AD: There was a groundswell of support from the community, especially from black folks. Even higher income white residents tied an orange string to their garbage cans in solidarity with the workers. UE 150 members from different sectors supported the workers by helping them negotiate for better conditions. Since state law prohibits public employees from collective bargaining, they asked for and won a meet and confer system. This allows the workers to sit at the same table and make demands for improvements.

KD: What else did they win?

AD: Because they had so much support from the community and UE 150 represents over 80 percent of the sanitation workers, the city had to deal with the issues. So far, they converted the temporary employees to permanent and workers are compensated for working overtime. There are still more improvements to be made and the sanitation workers have shown that they are a strong force.

It goes without saying that we live in bleak times and changes must be made. Only eight percent of the workforce is unionized—the lowest in US history. In the last 25 years, the public sector has been intentionally eroded under various presidential administrations’ programs with names like “trickle-down theory” (Reagan), “contract with America” (Clinton), and “compassionate conservatism” (Bush).
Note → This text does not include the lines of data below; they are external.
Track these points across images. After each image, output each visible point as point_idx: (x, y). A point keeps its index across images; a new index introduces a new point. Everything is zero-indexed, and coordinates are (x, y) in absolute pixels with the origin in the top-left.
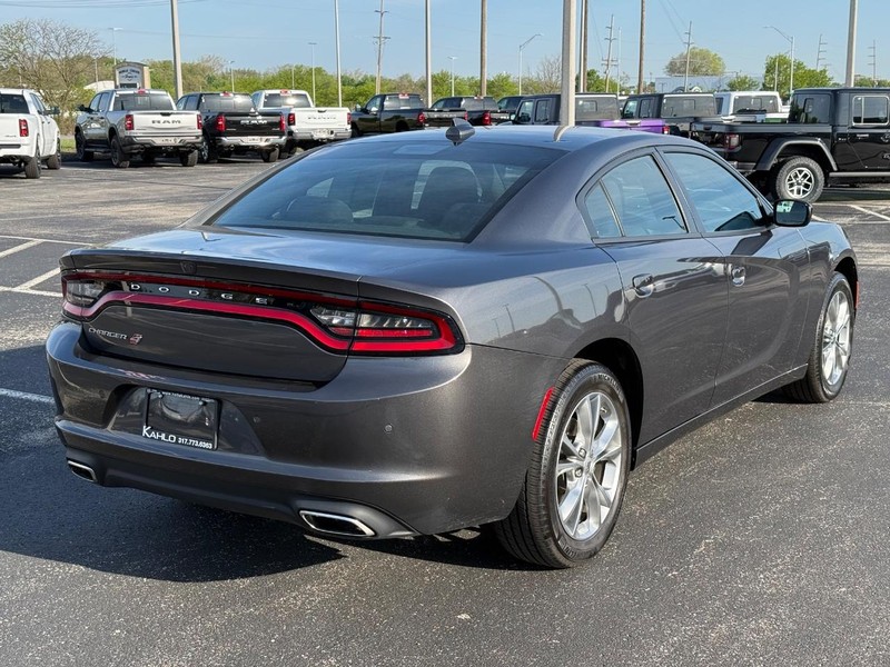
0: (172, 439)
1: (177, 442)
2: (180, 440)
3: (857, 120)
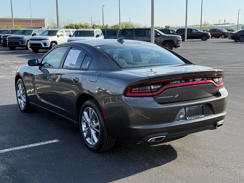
2: (197, 117)
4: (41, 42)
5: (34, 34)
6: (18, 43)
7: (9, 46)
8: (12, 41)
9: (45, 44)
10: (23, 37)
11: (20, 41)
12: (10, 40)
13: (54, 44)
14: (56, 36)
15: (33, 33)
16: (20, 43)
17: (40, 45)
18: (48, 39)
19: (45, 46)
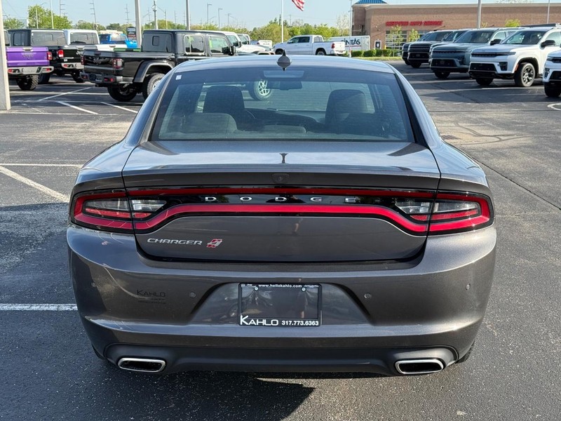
0: (275, 322)
1: (280, 325)
2: (284, 323)
3: (188, 50)
4: (495, 62)
5: (496, 42)
6: (452, 63)
7: (434, 70)
8: (443, 57)
9: (504, 66)
10: (466, 48)
11: (459, 58)
12: (438, 54)
13: (528, 65)
14: (538, 46)
15: (493, 39)
16: (457, 62)
17: (492, 67)
18: (514, 53)
19: (502, 69)
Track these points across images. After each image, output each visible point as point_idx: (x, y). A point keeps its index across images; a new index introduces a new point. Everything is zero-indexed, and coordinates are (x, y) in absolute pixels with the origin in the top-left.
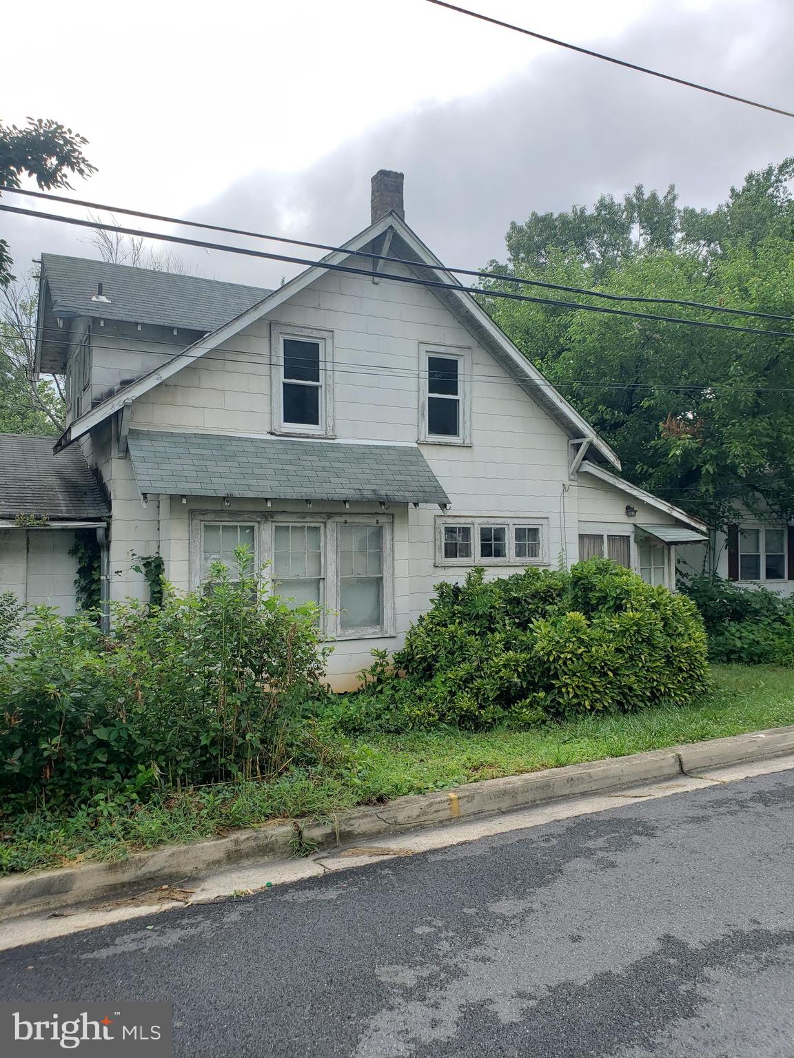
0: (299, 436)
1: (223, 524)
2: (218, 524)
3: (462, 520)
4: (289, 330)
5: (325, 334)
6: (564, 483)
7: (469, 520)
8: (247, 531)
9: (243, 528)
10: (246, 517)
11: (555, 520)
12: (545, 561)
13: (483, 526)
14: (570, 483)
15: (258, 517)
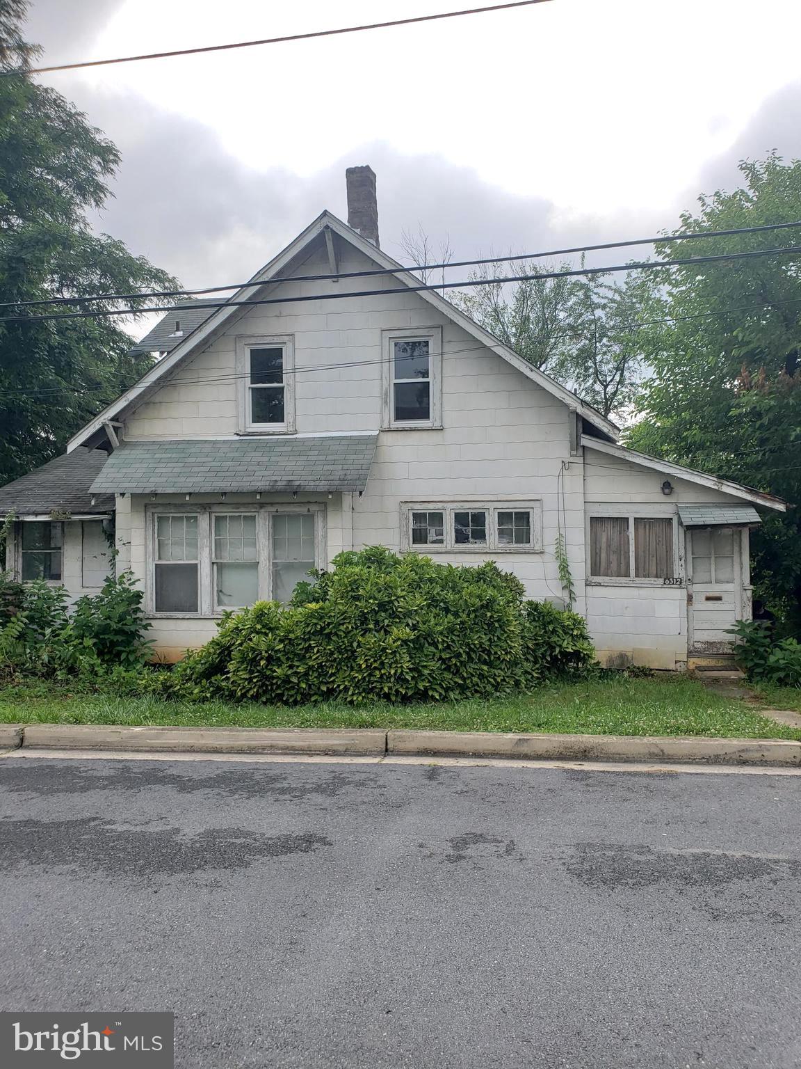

And if we aren’t snarling and gnashing our teeth already, people of color earn 18 cents for every dollar a white person earns, according to United for a Fair Economy.

If I had t-shirts made for my, “Tell Me Somethin’ Good Tour,” the following would be on the back:


    1. To be made more effective in the workplace, black workers must have power at the local level, which means building community solidarity with worker struggles.
    2. By building stronger community structures, we will build stronger political power and that is required in order for unionism to exist, especially in the southern US.
    3. Create worker schools targeted to black labor that include, among other things, tips on how to avoid tripping over wedge issues like homophobia, sexism, imperialism, and classism, because opposition forces are armed to the teeth with them.
    4. Intentionally invest time, energy and space to create powerful black women leaders, because like Treston said, “We make shit happen.”